A new implantable device carries a reservoir of glucagon that can be stored under the skin and could save diabetes patients from dangerously low blood sugar. [Image courtesy of the researchers]

Researchers at MIT say they designed an implantable reservoir that releases glucagon when blood sugar levels get too low in people with diabetes.

For those with type 1 diabetes, hypoglycemia (low blood sugar) remains a life-threatening possibility. The researchers say they developed an implantable device that remains under the skin to combat this. When blood sugar levels get too low, they trigger the device to release glucagon. The approach could help in cases where hypoglycemia occurs during sleep or for diabetic children unable to administer injections on their own.

Currently, most patients with type 1 diabetes use daily insulin injections to prevent blood sugar levels from getting too high. Some patients carry preloaded glucagon syringes to combat hypoglycemia, but there are hurdles, according to a post on the MIT website.

“This is a small, emergency-event device that can be placed under the skin, where it is ready to act if the patient’s blood sugar drops too low,” says Daniel Anderson, a professor in MIT’s Department of Chemical Engineering, a member of MIT’s Koch Institute for Integrative Cancer Research and Institute for Medical Engineering and Science (IMES), and the senior author of the study. “Our goal was to build a device that is always ready to protect patients from low blood sugar. We think this can also help relieve the fear of hypoglycemia that many patients, and their parents, suffer from.”

Siddharth Krishnan, a former MIT research scientist who is now an assistant professor of electrical engineering at Stanford University, is the lead author of the study, which appeared today in Nature Biomedical Engineering. 

The researchers sought to design an emergency device that can be triggered either by the person using it or automatically by a sensor. Coming in at the size of a U.S. quarter, the device contains a small drug reservoir made of a 3D-printed polymer. The researchers seal the reservoir with a shape memory alloy that can change its shape when heated. They used a nickel-titanium allow programmed to curl from a fat slab into a U-shape when heated to 40 degrees celsius.

According to MIT, glucagon often breaks down quickly, preventing long-term storage in the body. The researchers addressed this by creating a powdered version of the drug that remains stable longer and stays in the reservoir until released. Each device can carry either one or four doses of glucagon and has an antenna tuned to respond to a specific frequency in the radiofrequency range. That allows remote triggering to turn on a small electrical current and heat the alloy. When the temperature reaches 40 degrees, the slab bends and releases the contents of the reservoir.

Because the device can receive wireless signals, a wearable glucose monitor could also trigger the glucagon release. This isn’t dissimilar to existing automated insulin delivery systems that communicate with sensors, although none on the U.S. market are fully implantable.

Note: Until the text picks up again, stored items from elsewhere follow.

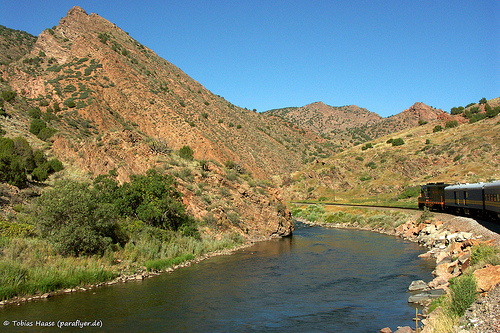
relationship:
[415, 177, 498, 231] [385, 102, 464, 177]
train in hill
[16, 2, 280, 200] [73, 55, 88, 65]
hill has tree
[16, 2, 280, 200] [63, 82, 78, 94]
hill has tree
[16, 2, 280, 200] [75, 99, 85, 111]
hill has tree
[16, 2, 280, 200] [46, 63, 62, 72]
hill has tree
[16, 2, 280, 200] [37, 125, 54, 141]
hill has tree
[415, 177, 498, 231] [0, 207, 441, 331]
train around river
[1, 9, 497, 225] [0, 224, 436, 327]
hills near river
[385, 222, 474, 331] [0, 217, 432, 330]
stones near water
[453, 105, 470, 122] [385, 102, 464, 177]
bushes on hill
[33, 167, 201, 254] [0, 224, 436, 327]
bush growing by river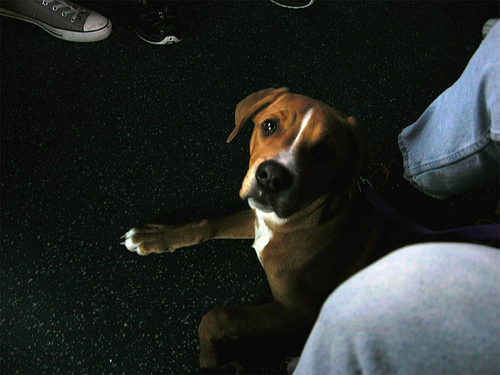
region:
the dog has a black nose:
[250, 156, 301, 203]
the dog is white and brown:
[112, 83, 442, 373]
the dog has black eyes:
[256, 112, 285, 148]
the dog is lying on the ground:
[106, 82, 461, 373]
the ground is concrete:
[1, 0, 498, 373]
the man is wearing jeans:
[288, 18, 498, 372]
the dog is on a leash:
[346, 161, 499, 256]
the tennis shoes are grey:
[0, 0, 116, 51]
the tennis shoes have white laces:
[6, 0, 118, 43]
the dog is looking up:
[113, 80, 498, 373]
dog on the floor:
[98, 73, 413, 368]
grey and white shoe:
[0, 0, 131, 45]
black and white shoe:
[118, 0, 203, 58]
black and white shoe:
[256, 0, 339, 12]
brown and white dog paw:
[107, 210, 177, 262]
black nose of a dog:
[251, 155, 298, 192]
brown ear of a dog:
[207, 75, 292, 152]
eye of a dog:
[251, 109, 289, 149]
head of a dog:
[205, 80, 395, 233]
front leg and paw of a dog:
[112, 199, 266, 267]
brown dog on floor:
[159, 91, 355, 316]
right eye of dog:
[251, 120, 278, 139]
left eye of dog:
[309, 143, 335, 168]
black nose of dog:
[240, 155, 292, 204]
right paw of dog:
[124, 217, 191, 287]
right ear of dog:
[209, 80, 281, 142]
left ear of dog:
[336, 118, 366, 165]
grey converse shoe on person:
[41, 0, 104, 56]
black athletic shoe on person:
[139, 12, 184, 64]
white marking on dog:
[295, 100, 304, 158]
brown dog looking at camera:
[101, 59, 391, 373]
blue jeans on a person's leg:
[384, 11, 494, 230]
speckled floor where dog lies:
[7, 83, 115, 342]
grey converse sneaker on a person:
[6, 1, 118, 46]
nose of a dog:
[253, 159, 296, 193]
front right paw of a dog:
[118, 217, 157, 271]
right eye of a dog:
[253, 111, 285, 145]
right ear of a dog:
[219, 71, 261, 147]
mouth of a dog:
[237, 191, 282, 218]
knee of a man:
[314, 230, 471, 367]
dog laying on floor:
[104, 70, 392, 365]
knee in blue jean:
[319, 235, 479, 351]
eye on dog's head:
[253, 105, 287, 143]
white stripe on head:
[288, 100, 323, 153]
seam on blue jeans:
[438, 105, 491, 177]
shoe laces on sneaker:
[52, 1, 85, 26]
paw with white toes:
[114, 217, 165, 265]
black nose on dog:
[251, 157, 298, 202]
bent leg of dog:
[188, 291, 257, 369]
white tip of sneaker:
[147, 24, 192, 52]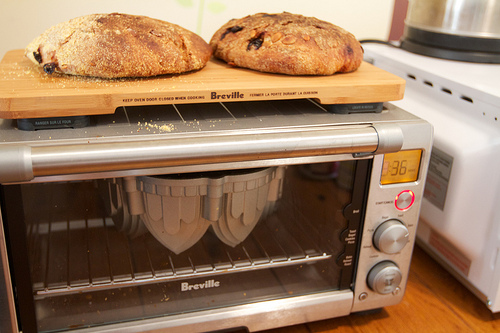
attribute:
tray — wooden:
[9, 37, 405, 116]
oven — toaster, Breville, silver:
[12, 119, 426, 329]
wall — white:
[12, 4, 411, 41]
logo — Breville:
[176, 277, 236, 315]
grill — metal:
[26, 239, 329, 279]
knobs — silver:
[358, 214, 418, 304]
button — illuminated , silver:
[387, 186, 416, 213]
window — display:
[378, 142, 418, 185]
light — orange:
[378, 149, 428, 197]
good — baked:
[217, 10, 359, 88]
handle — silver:
[20, 131, 390, 183]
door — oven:
[10, 121, 371, 321]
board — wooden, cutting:
[5, 69, 403, 110]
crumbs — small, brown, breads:
[124, 119, 187, 148]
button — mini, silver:
[354, 284, 369, 309]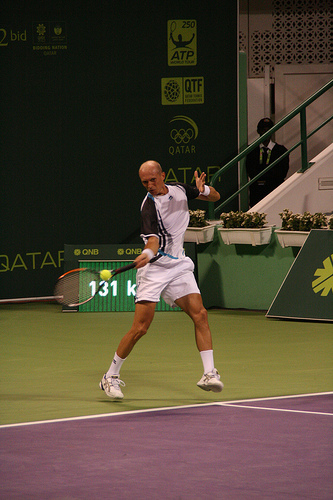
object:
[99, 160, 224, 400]
man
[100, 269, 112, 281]
tennis ball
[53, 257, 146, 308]
racquet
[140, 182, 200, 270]
shirt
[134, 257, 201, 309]
shorts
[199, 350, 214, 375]
sock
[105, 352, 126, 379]
sock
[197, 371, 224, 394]
tennis shoe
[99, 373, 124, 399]
tennis shoe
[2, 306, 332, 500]
ground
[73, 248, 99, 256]
sign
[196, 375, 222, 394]
foot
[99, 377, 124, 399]
foot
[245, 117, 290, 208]
man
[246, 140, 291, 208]
suit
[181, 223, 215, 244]
planter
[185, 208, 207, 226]
flowers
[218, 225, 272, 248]
planter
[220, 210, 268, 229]
flowers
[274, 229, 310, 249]
planter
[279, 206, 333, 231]
flowers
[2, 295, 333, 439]
section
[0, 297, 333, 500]
tennis court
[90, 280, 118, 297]
number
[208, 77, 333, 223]
railing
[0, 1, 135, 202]
wall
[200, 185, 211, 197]
wrist band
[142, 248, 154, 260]
wrist band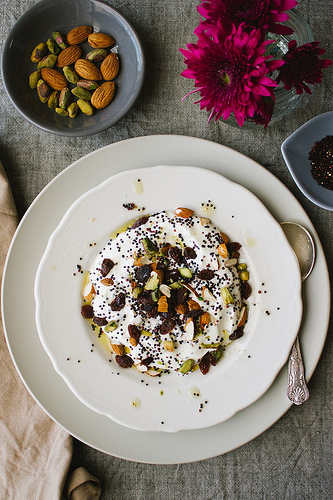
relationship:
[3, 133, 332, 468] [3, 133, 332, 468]
plate on plate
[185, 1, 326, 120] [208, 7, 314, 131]
flowers are in jar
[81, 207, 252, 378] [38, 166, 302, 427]
dessert in bowl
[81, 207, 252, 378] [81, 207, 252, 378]
dessert in dessert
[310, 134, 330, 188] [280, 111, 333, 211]
poppy seeds in bowl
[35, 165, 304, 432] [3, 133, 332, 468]
bowl on plate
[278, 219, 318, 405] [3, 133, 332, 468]
spoon on plate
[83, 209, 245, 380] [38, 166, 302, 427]
dessert in bowl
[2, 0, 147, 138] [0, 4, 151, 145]
almonds/pistachios/bowl in bowl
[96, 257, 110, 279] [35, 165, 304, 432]
raisin on bowl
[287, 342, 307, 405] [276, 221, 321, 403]
design on end of spoon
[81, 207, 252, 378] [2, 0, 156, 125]
dessert on bowl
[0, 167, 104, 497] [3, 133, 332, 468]
napkin under plate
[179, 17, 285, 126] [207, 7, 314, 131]
flowers in jar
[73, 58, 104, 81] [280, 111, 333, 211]
almonds in bowl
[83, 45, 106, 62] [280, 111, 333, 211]
pistachios in bowl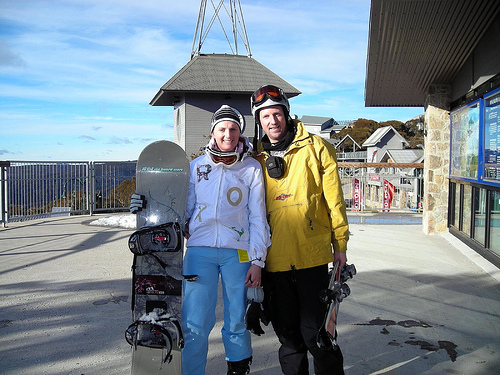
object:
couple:
[130, 84, 350, 374]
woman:
[129, 104, 273, 375]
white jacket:
[183, 152, 273, 269]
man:
[250, 84, 350, 375]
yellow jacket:
[252, 120, 350, 273]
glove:
[129, 193, 147, 214]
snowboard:
[124, 139, 191, 375]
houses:
[299, 115, 424, 214]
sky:
[1, 0, 425, 164]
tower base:
[188, 0, 253, 59]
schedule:
[482, 95, 500, 181]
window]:
[447, 89, 500, 271]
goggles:
[252, 89, 278, 103]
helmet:
[250, 84, 290, 124]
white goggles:
[205, 148, 241, 169]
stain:
[347, 317, 460, 366]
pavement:
[1, 212, 500, 374]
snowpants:
[179, 246, 251, 375]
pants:
[259, 262, 347, 375]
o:
[226, 186, 244, 207]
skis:
[315, 260, 357, 351]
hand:
[332, 250, 347, 269]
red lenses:
[254, 90, 278, 103]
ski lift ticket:
[237, 248, 249, 263]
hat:
[209, 108, 241, 134]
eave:
[363, 0, 500, 108]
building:
[362, 0, 499, 283]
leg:
[181, 260, 218, 375]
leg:
[299, 271, 345, 375]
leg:
[223, 250, 256, 373]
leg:
[261, 269, 312, 375]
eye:
[219, 127, 225, 133]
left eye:
[229, 128, 236, 131]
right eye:
[263, 113, 269, 118]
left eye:
[273, 113, 280, 117]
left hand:
[244, 264, 261, 288]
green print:
[140, 167, 184, 173]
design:
[195, 163, 212, 183]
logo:
[275, 193, 291, 202]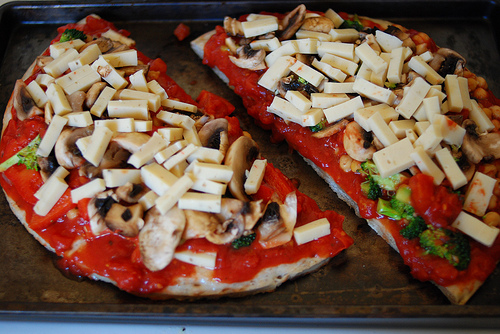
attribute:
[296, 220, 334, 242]
cheese — chunks, mozzarella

“One of the key features of this type of digital drug delivery system is that you can have it talk to sensors,” said Krishnan. “In this case, the continuous glucose-monitoring technology that a lot of patients use is something that would be easy for these types of devices to interface with.”

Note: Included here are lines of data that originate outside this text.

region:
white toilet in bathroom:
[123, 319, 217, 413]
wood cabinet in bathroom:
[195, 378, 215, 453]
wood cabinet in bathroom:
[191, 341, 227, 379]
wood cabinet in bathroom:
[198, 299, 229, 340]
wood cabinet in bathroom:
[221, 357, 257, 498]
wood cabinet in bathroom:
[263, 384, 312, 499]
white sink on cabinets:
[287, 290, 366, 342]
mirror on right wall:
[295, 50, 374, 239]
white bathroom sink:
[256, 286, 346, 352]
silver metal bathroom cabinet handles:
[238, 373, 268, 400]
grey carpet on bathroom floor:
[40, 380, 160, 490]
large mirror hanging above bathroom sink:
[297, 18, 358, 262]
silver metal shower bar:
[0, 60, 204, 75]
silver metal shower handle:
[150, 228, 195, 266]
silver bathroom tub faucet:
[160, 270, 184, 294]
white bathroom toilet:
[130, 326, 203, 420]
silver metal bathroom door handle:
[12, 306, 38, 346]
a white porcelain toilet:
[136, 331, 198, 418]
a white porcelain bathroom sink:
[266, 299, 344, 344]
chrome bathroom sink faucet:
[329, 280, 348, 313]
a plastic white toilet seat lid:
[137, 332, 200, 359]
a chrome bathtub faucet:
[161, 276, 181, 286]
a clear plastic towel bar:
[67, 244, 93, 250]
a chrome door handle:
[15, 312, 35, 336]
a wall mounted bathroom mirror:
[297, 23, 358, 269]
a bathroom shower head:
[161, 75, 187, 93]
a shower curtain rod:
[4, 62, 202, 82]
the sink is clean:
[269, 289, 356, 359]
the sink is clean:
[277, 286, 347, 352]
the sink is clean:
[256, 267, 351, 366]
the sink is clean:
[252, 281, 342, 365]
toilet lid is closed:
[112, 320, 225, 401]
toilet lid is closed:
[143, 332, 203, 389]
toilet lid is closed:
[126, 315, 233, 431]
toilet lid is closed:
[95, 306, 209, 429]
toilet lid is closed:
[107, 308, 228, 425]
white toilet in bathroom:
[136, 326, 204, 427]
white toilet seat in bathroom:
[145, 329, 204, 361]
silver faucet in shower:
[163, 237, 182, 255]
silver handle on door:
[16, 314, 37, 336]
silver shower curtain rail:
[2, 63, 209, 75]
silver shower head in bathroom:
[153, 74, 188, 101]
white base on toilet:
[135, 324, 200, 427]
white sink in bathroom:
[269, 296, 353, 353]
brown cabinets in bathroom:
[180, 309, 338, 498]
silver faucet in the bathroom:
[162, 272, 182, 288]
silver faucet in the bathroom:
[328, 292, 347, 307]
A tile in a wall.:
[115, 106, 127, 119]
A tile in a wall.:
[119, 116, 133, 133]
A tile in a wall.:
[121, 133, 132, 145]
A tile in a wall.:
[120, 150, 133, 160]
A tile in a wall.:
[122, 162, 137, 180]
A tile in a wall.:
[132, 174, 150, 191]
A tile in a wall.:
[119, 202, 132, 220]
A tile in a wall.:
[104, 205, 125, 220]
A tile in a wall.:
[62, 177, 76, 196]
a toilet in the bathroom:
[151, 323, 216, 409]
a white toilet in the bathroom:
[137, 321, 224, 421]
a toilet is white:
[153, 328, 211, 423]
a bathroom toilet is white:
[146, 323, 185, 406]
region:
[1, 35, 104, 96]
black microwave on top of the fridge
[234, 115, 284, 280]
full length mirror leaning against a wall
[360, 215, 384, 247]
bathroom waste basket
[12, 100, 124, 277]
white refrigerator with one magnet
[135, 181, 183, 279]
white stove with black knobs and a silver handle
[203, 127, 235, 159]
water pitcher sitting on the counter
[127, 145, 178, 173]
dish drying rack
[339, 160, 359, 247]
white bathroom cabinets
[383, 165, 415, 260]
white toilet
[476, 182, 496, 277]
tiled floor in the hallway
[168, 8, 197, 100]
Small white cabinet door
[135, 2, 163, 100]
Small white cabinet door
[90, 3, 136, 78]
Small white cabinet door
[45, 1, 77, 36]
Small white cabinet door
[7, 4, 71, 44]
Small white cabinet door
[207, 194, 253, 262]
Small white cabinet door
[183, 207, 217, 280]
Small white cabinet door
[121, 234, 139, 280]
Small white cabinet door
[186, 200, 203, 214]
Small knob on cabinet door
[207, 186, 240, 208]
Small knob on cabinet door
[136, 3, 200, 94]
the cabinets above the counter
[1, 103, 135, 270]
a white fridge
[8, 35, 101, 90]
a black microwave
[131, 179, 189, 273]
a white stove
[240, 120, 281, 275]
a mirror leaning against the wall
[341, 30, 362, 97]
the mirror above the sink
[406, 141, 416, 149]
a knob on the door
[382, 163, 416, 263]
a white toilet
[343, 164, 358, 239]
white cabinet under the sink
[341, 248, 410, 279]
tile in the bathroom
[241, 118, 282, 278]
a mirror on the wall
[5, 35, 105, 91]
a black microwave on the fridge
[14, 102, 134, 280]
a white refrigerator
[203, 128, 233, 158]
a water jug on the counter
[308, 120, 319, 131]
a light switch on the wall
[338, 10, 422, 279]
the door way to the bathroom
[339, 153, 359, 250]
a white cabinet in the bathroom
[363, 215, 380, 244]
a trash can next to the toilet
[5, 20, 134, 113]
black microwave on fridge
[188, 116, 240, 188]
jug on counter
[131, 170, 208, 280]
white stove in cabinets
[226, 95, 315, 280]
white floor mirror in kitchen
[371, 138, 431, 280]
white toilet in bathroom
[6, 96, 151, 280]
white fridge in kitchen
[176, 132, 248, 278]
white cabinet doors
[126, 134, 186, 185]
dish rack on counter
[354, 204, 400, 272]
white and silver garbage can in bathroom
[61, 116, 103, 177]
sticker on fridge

The researchers implanted the device in diabetic mice to trigger glucagon release. Within less than 10 minutes of activating the release, blood sugar levels tailed off to bring the mice into the normal range and avoid hypoglycemia. With the mice, researchers kept the devices implanted for up to four weeks but aim to evaluate if they can extend that time up to at least a year.

“The idea is you would have enough doses that can provide this therapeutic rescue event over a significant period of time. We don’t know exactly what that is — maybe a year, maybe a few years, and we’re currently working on establishing what the optimal lifetime is. But then after that, it would need to be replaced,” Krishnan says.

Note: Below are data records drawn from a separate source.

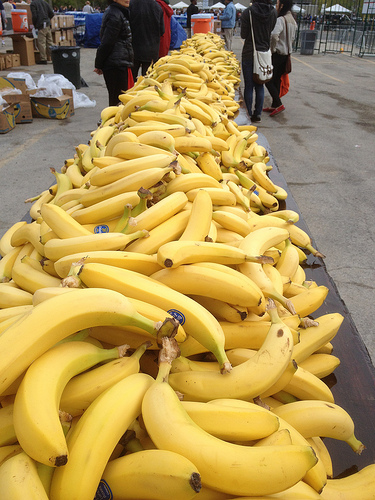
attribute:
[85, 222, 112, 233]
stickers — blue 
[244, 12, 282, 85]
shoulder bag — white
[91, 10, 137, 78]
coat — black 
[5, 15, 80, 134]
boxes — cardboard 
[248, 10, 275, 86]
bag — white 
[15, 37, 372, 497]
table — full , wooden , dark, long 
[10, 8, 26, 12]
lid — white 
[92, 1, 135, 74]
jacket — black 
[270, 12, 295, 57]
shirt — gray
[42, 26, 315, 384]
bananas — pile, yellow, ripe, attractive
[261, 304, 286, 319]
stem — Green 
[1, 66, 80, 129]
boxes — Brown 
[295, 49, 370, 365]
ground — wet, gray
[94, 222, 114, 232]
stickers — Blue , little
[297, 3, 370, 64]
fence — black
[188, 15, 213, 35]
cooler — Large , orange 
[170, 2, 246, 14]
tents — White 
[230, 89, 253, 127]
table — wooden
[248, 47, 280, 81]
bag — brown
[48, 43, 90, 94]
can — black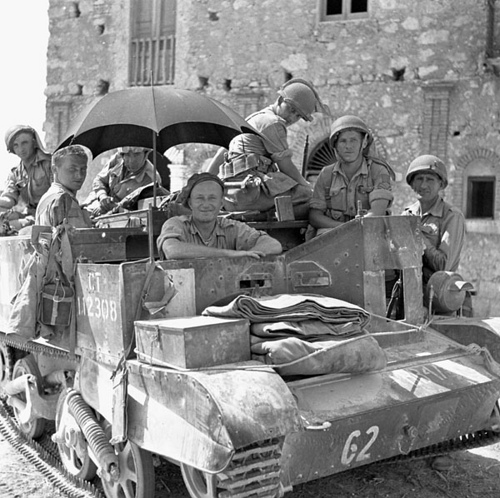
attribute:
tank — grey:
[1, 202, 497, 497]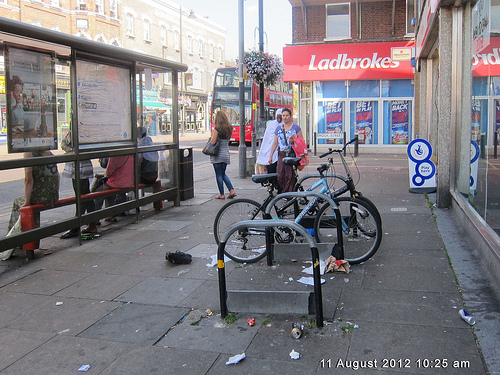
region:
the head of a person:
[277, 106, 297, 126]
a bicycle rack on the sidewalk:
[241, 184, 331, 319]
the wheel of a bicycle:
[311, 193, 384, 264]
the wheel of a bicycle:
[213, 198, 278, 267]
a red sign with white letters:
[294, 48, 413, 78]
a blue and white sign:
[409, 135, 439, 197]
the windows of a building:
[164, 18, 216, 58]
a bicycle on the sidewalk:
[214, 163, 401, 262]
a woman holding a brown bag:
[202, 111, 242, 196]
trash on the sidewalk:
[296, 251, 356, 291]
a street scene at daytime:
[11, 14, 485, 356]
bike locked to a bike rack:
[207, 177, 387, 262]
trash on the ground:
[294, 250, 356, 291]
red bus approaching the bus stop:
[212, 54, 293, 134]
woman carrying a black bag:
[201, 106, 240, 202]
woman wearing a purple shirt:
[277, 109, 302, 184]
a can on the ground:
[450, 302, 487, 333]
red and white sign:
[281, 47, 413, 77]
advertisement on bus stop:
[1, 41, 62, 153]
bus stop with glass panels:
[1, 30, 178, 211]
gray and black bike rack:
[211, 169, 361, 334]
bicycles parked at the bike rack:
[210, 163, 384, 258]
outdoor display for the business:
[399, 141, 439, 195]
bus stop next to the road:
[0, 17, 183, 266]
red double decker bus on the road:
[205, 68, 297, 150]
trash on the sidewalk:
[42, 189, 482, 361]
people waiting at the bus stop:
[10, 124, 171, 247]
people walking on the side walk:
[250, 104, 310, 204]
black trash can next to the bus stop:
[165, 141, 200, 206]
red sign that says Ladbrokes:
[279, 38, 416, 86]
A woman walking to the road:
[210, 101, 238, 203]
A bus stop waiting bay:
[19, 32, 181, 244]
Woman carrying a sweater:
[276, 108, 309, 197]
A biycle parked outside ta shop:
[220, 141, 385, 263]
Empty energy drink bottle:
[452, 296, 482, 333]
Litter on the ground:
[306, 243, 354, 291]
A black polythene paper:
[163, 244, 205, 276]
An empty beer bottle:
[290, 317, 308, 344]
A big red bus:
[213, 63, 290, 137]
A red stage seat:
[26, 186, 141, 253]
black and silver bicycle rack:
[211, 189, 348, 337]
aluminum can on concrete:
[285, 323, 307, 341]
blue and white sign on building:
[406, 138, 439, 193]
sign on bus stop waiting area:
[3, 36, 59, 156]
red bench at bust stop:
[14, 181, 146, 253]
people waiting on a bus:
[9, 127, 171, 242]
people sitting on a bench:
[5, 127, 165, 249]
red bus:
[207, 64, 295, 148]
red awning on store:
[281, 42, 422, 81]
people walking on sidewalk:
[201, 100, 308, 205]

Additionally, the researchers say that implantable devices can often have scar tissue develop around them and interfere. In the study, they saw that even when this happened, they could still trigger the drug release. They plan to conduct additional animal studies and begin clinical trials within the next three years.

The researchers also tested powdered epinephrine with the device. They found that within 10 minutes of drug release, epinephrine levels in the bloodstream became elevated and heart rate increased.

“It’s really exciting to see our team accomplish this, which I hope will someday help diabetic patients and could more broadly provide a new paradigm for delivering any emergency medicine,” says Robert Langer, the David H. Koch Institute Professor at MIT and an author of the paper.